Human pose images with coordinates
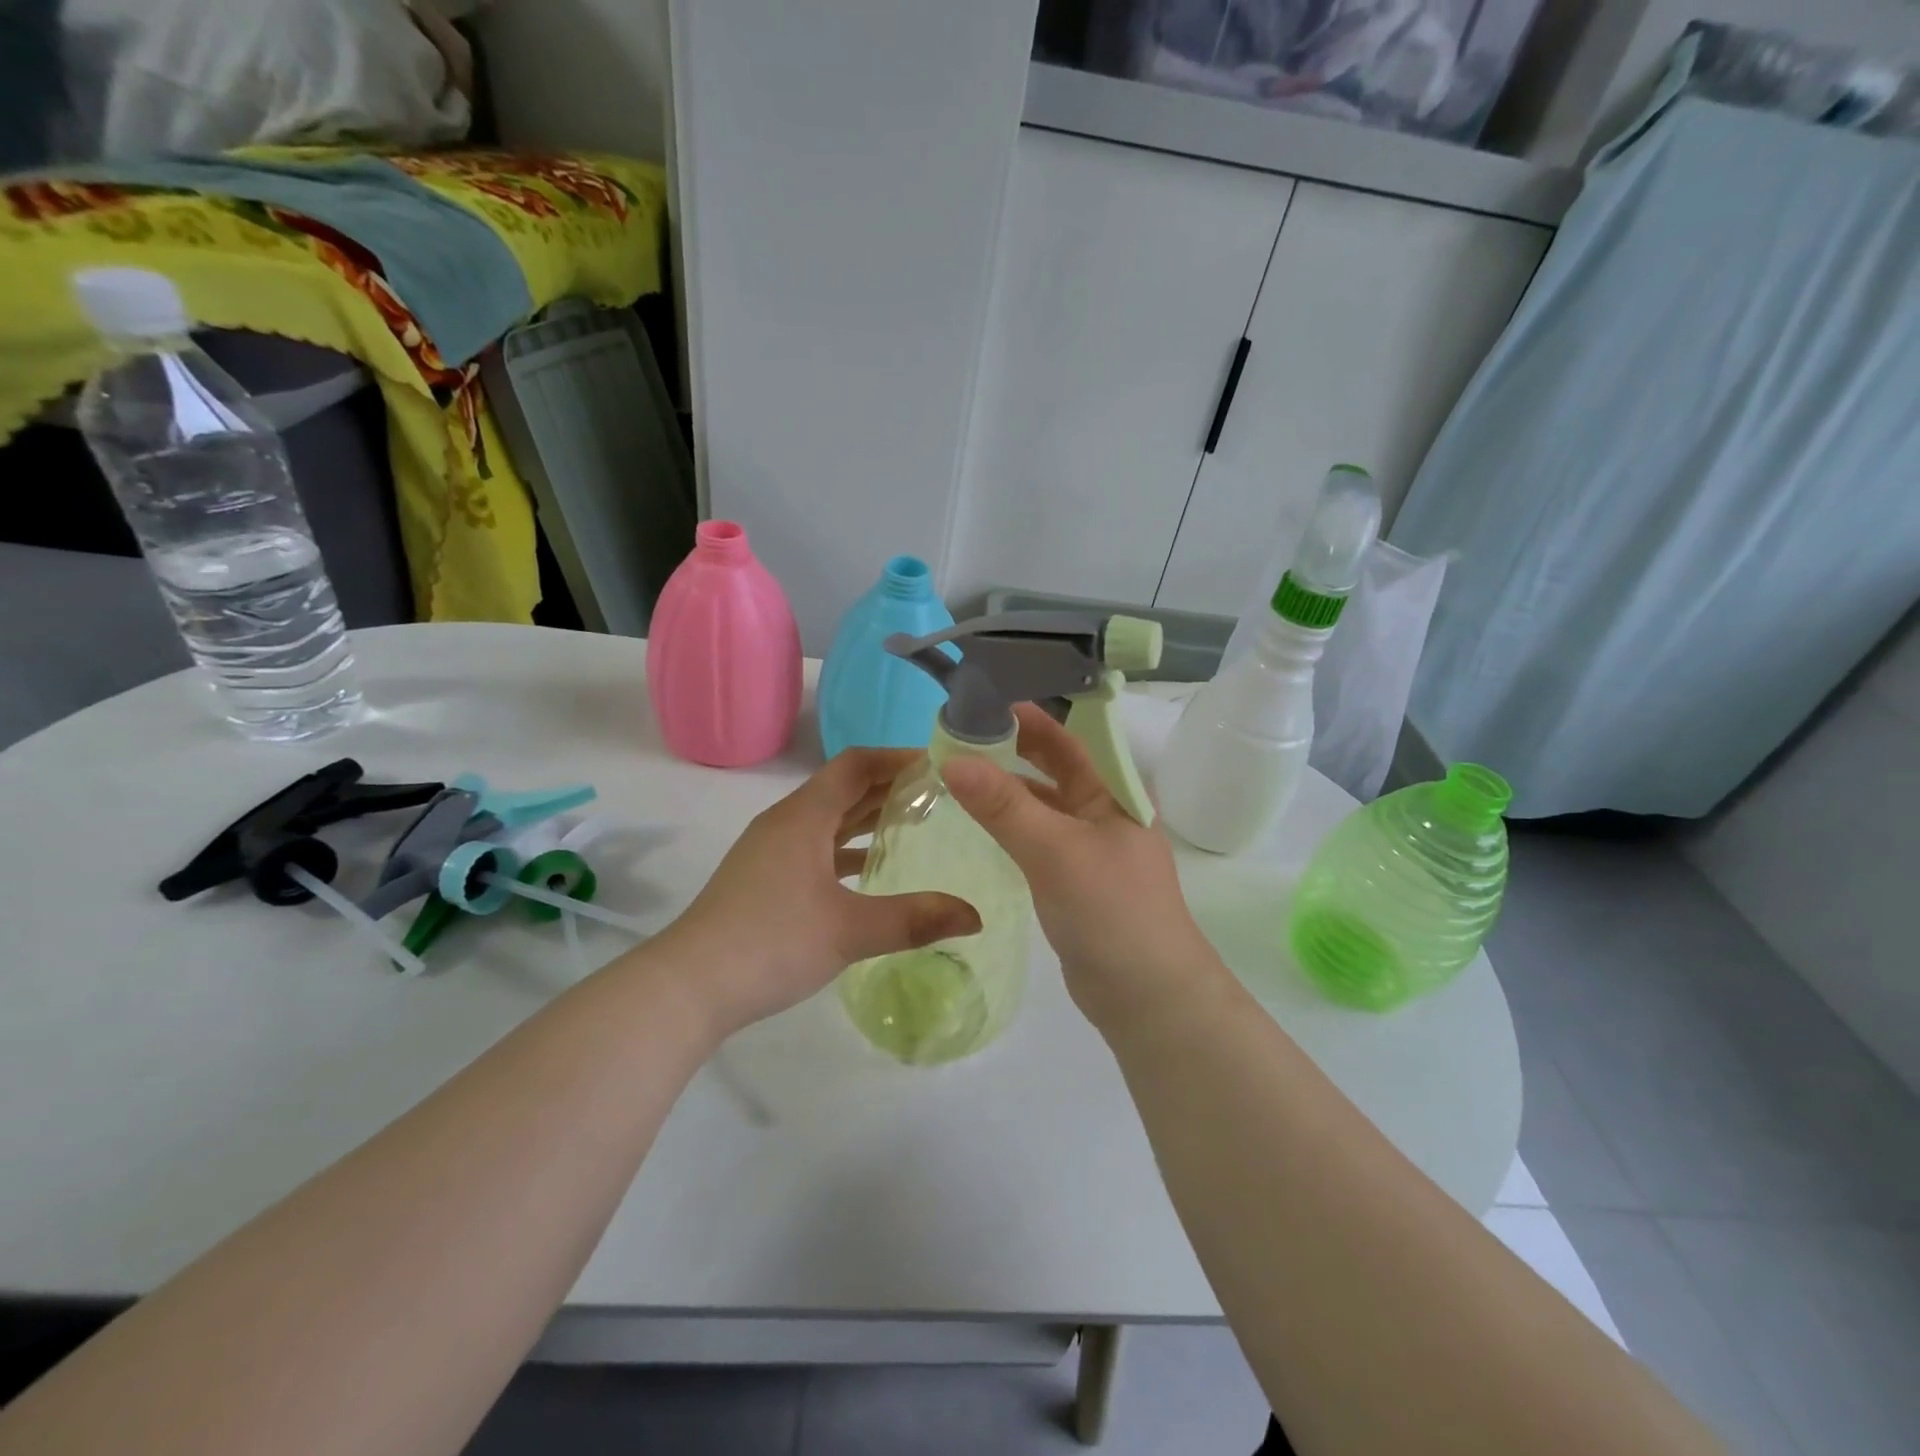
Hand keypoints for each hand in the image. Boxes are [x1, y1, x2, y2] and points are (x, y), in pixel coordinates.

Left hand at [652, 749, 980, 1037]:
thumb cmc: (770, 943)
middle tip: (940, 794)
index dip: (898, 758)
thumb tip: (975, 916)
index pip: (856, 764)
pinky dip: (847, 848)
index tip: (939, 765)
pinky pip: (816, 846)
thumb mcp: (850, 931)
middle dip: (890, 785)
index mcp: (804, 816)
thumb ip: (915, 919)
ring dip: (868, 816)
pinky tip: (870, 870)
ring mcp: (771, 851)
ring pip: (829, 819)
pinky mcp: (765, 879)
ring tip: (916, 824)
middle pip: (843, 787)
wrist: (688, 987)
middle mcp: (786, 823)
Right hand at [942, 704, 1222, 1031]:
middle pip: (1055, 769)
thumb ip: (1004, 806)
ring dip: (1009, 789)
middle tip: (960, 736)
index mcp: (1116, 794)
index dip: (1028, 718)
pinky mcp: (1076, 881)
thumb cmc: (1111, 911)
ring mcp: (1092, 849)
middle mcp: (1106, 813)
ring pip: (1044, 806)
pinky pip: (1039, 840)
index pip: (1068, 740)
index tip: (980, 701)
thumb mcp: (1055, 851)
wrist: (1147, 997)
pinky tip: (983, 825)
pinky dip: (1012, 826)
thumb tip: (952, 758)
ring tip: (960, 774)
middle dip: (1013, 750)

** Task brief **
Only the stretch of lines that begins with the one holding "Right hand at" and ends with the last line above belongs in the answer; please write it out exactly.

** Solution to this problem **
Right hand at [942, 704, 1222, 1031]:
middle pip: (1055, 769)
thumb ip: (1004, 806)
ring dip: (1009, 789)
middle tip: (960, 736)
index mcp: (1116, 794)
index dip: (1028, 718)
pinky mcp: (1076, 881)
thumb cmc: (1111, 911)
ring mcp: (1092, 849)
middle mcp: (1106, 813)
ring pip: (1044, 806)
pinky pip: (1039, 840)
index pip: (1068, 740)
index tip: (980, 701)
thumb mcp: (1055, 851)
wrist: (1147, 997)
pinky tip: (983, 825)
pinky dip: (1012, 826)
thumb tip: (952, 758)
ring tip: (960, 774)
middle dip: (1013, 750)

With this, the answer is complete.